Reflecting the downsizing of farmland acreage in Flathead County, a proposal is in the works to eliminate agricultural tract zoning for larger tracts and replace it with one district: agricultural zoning with a minimum lot size of 20 acres.
The county Planning Board has proposed the change, along with several other zoning text amendments that will be considered during a public hearing on Wednesday, Sept. 12.
Only 2.9 percent of privately owned property zoned AG-80 — agricultural land with an 80-acre minimum lot size — meets that minimum lot size. And only 13.2 percent of AG-40 property meets the minimum lot size of 40 acres, according to the planning staff report.
“By having just one agricultural zone, the amount of legal, nonconforming lots will be greatly reduced,” the report stated. “Property owners currently in the AG-80 and AG-40 zone that do not possess either 80 or 40 acres, but do possess at least 20 acres should have more flexibility with the future of their property.”
The Egan Slough Zoning District, a tract of 1,680 acres of largely agricultural land near Creston, will remain with its current zoning of AG-80, county Planning Director Mark Mussman said, because it is the only place in Flathead County with Part 1, or citizen-initiated zoning, and is governed by its own zoning commission. A citizen-initiated process to enlarge the Egan Slough Zoning District was successful following a ballot initiative in June.
The expanded district includes the property where Montana Artesian Water Co. is operating, despite the ballot initiative that was aimed at blocking the bottling plant operation.
Another proposed zoning text amendment would eliminate the B-2HG zone — also known as the greenbelt zone — because there is no property zoned with that designation. When the greenbelt zone was developed in 2011, it was designed to mitigate the effects of commercial development along highway corridors, the staff report noted.
A legal battle erupted after the greenbelt zoning was imposed on 63 acres north of Kalispell on U.S. 93, with the Montana Supreme Court upholding part of a District Court ruling that the county commissioners erred in placing the greenbelt zoning on that tract.
The county, however, kept the greenbelt zone on the books.
The staff report said the county’s South Whitefish Overlay zoning is much more comprehensive in mitigating the effects of commercial development along highway corridors.
The proposed zoning amendments either tweak or eliminate various zoning designations. Some districts will be consolidated, renamed, or definitions will be added, removed or clarified.
The Airport Overlay District, for example, would be eliminated because the city of Kalispell has annexed nearly all of the property close to the Kalispell Airport. The B-5 tourist retail zone also would be axed because there is no property with that zoning, and all of the uses, both permitted and conditionally permitted, in that zone exist in other county zoning district.
Explaining the reason for the zoning amendments, the staff report indicated a three-pronged goal: simplify the language or permitted or conditional uses for consistency; help the staff’s ability to administer the regulations; and make the regulations more accessible to the public.

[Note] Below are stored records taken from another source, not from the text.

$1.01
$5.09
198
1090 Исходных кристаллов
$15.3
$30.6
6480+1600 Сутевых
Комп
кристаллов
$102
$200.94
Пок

Mussman said the changes reflect issues that staff have encountered through the years in administering the zoning regulations.
“It seems that at least on a weekly basis, planning staff encounters deficiencies in the regulations,” the staff report noted. “These deficiencies appear either in the form of inconsistent and archaic language, terms that are not defined, language and requirements that make the regulations difficult for the general public to understand, or language that makes the regulations difficult to administer.”
The Planning Board meets at 6 p.m. Wednesday, Sept. 12, in the second-floor conference room of the South Campus Building, 40 11th St. W., Kalispell.